I sighed wistfully. Somewhere in the blackout of early childhood I had had an encounter with Patsy Cline. I may spend the rest of my life trying to remember it.
(When I recorded “She’s Got You,” a song Patsy had made famous, for my record The List in 2009, I was nearly paralyzed with intimidation. I could not get her voice out of my head in order to sing the song myself. I finally thought to just ask for her permission, if she didn’t mind, and I felt the pressure lift. The rest of the session went smoothly.)

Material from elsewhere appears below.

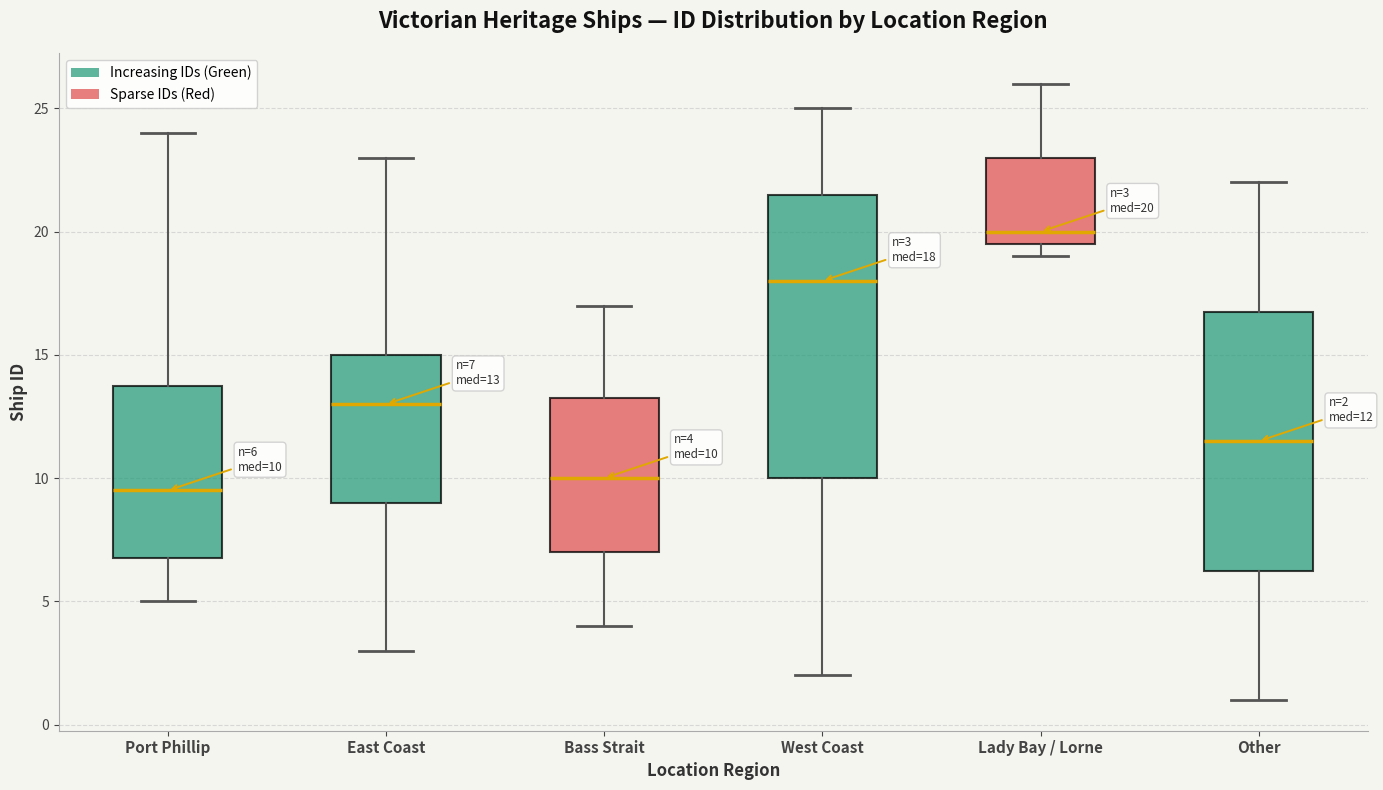

Which box has the highest median line?

Lady Bay / Lorne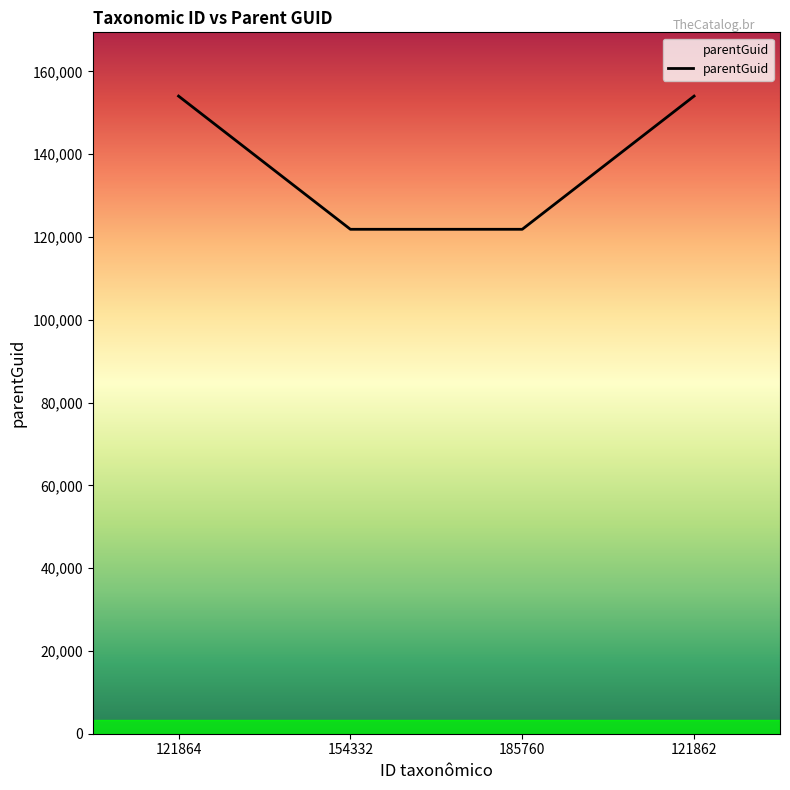

What is the greatest value displayed?

154042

The other great touchstone was, of course, Tammy. I first saw her in person in the early seventies at one of my father’s “guitar pulls,” at which a lot of musicians and songwriters would gather in his living room to preview their new work. I was about nineteen yea
rs old at the time, with teenage insouciance to spare, and the honored guests were George Jones and Tammy Wynette. I sat slack-jawed and transfixed as they sang “(We’re Not) The Jet Set,” with Tammy perched on the plush blue antique sofa, hair poufed out to here, with nails, makeup, and outfit perfectly coordinated. She looked like a lotus blossom sitting next to George, a perfect foil, but completely herself. It was the most relaxed I was ever to see her. Tammy was sweet, in the way that only Southern women can be sweet, and a bundle of nerves. I don’t think she ever got over her ascendancy from the beauty parlor. At times it could seem as if she were merely a vehicle for her Voice, which had ambitions of its own, occasionally overreaching her own personal understanding of her goals. I remember driving by Tammy’s house in Nashville and staring at the wrought-iron gates with FIRST LADY ACRES scrolled across the top. I would think of her—proud but not egotistical (a feat in itself), delicate and strong—and of how the world would never again be innocent enough to produce another Tammy Wynette.
In the early days of my own career I may have spent too much time around Emmylou. Her voice became a template for me, but it was one I could never hope to replicate or even approach. I did not have the high, lonesome, elegiac tone, the pierce and warble, the crystal beauty, the tears under the snow. My own instrument was darker and roomier, damp and yearning, something more untamed and imperfect. It took me a long time to let go of viewing Emmylou as a model and getting down to business with what I had. I remained fiercely critical of my own singing for many years, which wore holes in my confidence and stamina. Content mirrored context.